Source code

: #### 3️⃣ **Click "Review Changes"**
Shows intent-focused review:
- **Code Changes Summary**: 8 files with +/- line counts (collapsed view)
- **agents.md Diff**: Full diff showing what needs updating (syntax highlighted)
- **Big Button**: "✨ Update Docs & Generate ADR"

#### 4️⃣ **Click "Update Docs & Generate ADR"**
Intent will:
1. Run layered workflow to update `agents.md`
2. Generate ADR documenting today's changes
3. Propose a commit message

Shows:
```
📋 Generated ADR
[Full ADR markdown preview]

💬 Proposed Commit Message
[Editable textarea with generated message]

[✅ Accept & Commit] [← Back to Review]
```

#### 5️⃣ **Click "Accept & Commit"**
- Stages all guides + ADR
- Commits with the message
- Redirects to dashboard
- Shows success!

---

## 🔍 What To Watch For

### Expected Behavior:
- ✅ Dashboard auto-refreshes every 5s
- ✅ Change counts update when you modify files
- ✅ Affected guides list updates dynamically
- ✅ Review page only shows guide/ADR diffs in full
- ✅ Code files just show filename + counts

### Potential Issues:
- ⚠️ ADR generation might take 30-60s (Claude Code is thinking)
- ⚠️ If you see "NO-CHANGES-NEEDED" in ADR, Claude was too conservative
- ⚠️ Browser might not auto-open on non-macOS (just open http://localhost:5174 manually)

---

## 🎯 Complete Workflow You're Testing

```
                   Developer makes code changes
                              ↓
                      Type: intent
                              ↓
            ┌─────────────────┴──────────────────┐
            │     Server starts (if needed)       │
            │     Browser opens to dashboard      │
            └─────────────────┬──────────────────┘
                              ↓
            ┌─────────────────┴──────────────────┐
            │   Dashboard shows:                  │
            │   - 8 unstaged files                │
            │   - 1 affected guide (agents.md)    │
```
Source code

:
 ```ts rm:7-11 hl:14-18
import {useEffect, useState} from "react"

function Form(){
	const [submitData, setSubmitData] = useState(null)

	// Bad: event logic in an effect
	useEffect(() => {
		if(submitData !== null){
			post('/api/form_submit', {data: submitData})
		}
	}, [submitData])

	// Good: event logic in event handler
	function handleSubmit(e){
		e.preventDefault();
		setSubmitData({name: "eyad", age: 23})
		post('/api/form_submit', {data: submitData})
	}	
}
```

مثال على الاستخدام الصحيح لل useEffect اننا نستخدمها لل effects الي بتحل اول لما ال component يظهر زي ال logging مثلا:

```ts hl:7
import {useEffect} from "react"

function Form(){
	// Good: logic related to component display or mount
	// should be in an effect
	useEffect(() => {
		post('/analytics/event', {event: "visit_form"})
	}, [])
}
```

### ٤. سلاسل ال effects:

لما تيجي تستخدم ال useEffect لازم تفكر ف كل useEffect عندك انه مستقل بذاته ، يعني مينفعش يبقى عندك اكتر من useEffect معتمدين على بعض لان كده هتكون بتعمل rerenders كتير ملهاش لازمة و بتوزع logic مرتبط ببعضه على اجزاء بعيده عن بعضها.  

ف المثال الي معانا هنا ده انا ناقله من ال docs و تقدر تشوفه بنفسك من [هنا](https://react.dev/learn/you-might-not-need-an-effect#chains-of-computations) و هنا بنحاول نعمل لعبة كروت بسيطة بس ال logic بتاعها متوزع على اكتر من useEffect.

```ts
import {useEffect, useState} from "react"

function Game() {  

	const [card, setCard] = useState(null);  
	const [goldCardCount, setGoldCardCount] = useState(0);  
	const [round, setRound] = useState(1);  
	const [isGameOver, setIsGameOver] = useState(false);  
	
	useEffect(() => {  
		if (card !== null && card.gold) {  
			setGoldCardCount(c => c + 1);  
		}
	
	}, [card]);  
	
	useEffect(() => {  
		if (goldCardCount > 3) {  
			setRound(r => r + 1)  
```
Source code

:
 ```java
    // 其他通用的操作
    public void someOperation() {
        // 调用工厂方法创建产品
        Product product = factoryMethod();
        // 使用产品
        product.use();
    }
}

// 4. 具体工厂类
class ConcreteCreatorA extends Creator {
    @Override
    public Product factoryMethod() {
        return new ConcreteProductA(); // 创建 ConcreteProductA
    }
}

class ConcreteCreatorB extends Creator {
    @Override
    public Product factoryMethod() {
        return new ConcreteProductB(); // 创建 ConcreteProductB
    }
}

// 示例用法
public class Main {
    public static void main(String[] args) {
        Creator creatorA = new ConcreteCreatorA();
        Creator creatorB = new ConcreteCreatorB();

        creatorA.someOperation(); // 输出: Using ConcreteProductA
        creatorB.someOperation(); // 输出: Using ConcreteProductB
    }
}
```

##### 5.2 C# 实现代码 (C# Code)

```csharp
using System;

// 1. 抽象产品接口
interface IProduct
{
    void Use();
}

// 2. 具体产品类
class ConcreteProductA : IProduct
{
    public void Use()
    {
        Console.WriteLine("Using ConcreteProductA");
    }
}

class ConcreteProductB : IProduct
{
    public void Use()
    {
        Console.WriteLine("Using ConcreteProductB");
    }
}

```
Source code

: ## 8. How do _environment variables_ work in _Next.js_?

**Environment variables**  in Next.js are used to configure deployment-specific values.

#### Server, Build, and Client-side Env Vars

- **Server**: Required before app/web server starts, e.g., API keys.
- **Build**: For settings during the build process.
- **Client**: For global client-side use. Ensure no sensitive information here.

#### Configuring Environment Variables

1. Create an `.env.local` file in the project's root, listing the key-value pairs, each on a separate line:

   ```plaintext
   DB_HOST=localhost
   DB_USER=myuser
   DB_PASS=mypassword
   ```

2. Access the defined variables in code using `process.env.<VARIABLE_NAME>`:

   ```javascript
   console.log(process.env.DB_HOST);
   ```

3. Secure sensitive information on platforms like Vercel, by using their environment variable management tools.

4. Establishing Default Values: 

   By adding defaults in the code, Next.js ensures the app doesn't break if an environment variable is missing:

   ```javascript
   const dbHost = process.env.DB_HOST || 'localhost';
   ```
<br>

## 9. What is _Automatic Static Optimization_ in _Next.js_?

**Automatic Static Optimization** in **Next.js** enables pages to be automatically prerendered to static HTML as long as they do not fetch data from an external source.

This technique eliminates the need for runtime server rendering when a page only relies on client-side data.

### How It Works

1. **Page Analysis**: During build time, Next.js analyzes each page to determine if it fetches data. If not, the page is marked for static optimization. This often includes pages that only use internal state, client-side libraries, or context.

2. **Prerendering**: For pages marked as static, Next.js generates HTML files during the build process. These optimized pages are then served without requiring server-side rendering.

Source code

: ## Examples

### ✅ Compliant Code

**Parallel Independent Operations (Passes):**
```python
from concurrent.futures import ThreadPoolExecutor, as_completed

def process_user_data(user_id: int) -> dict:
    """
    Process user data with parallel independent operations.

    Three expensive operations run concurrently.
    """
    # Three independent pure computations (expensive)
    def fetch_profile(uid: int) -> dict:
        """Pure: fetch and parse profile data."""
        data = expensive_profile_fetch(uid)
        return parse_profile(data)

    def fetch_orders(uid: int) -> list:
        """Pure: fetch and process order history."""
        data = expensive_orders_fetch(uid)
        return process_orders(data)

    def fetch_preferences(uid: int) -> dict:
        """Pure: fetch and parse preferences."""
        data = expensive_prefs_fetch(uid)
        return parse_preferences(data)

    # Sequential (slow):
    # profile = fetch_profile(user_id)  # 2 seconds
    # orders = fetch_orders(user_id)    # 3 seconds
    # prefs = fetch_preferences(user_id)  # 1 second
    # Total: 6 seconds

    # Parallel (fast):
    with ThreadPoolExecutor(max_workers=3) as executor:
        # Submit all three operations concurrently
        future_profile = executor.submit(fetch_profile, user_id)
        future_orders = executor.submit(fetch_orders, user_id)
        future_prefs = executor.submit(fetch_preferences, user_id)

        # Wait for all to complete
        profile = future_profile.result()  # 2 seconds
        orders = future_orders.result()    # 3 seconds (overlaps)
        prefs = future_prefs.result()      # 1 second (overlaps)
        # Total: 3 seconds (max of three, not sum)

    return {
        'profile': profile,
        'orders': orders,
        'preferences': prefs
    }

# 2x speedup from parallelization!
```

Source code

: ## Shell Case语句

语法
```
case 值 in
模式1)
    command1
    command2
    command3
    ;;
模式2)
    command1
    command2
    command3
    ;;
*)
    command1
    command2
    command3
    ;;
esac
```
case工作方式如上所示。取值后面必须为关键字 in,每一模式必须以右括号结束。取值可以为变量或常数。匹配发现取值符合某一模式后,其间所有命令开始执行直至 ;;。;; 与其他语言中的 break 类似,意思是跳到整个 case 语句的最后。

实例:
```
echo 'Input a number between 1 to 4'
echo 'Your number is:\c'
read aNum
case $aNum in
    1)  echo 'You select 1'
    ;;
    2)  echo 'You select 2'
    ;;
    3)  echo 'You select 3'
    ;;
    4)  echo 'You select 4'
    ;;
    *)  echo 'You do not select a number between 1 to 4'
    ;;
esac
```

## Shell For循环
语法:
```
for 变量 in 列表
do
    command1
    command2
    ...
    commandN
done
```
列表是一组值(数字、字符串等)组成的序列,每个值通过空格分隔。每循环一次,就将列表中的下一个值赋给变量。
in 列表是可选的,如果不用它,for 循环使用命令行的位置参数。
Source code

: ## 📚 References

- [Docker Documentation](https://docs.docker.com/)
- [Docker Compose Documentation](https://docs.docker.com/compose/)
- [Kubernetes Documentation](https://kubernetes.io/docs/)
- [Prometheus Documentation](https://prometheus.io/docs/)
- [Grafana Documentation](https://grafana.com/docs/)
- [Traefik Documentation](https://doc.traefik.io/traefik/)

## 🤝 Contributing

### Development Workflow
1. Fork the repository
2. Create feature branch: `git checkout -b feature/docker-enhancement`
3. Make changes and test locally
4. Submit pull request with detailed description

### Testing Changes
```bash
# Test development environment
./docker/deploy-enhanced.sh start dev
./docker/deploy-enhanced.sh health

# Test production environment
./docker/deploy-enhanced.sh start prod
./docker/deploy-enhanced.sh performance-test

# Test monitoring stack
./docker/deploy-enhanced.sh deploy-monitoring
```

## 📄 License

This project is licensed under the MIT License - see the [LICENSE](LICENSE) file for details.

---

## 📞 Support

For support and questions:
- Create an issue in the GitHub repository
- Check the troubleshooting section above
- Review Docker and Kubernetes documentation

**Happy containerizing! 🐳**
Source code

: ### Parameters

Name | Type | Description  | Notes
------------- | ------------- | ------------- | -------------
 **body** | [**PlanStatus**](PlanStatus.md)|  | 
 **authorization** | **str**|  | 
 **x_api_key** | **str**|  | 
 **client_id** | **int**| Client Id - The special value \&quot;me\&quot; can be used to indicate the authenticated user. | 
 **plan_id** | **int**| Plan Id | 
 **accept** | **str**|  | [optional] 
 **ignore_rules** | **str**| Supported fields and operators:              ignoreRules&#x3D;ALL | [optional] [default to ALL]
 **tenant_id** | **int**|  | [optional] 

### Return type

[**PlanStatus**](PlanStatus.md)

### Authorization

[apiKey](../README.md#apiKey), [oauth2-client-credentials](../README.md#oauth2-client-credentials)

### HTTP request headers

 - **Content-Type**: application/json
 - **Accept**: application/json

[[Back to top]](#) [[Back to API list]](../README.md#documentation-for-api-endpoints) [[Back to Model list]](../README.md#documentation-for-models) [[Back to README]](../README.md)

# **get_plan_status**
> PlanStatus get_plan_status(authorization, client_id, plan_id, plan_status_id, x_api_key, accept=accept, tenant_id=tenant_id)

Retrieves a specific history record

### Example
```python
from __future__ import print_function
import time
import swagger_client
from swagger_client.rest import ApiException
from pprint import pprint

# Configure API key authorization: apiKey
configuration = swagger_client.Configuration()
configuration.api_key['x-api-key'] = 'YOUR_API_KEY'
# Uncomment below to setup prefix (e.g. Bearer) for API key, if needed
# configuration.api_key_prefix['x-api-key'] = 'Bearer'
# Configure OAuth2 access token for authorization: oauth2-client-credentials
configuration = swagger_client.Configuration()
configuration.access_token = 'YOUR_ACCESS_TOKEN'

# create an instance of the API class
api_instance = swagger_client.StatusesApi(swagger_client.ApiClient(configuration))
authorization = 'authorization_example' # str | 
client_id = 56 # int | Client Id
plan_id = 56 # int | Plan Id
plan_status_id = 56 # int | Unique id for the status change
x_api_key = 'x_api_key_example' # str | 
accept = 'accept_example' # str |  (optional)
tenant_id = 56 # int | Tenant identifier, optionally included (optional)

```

● PROBLEM REQUIREMENTS: From the top of the material above, please transcribe each line exactly. Include the line with "- **agents.md Diff**: Full" and end there.

● ANSWER BOX:
Source code

: #### 3️⃣ **Click "Review Changes"**
Shows intent-focused review:
- **Code Changes Summary**: 8 files with +/- line counts (collapsed view)
- **agents.md Diff**: Full diff showing what needs updating (syntax highlighted)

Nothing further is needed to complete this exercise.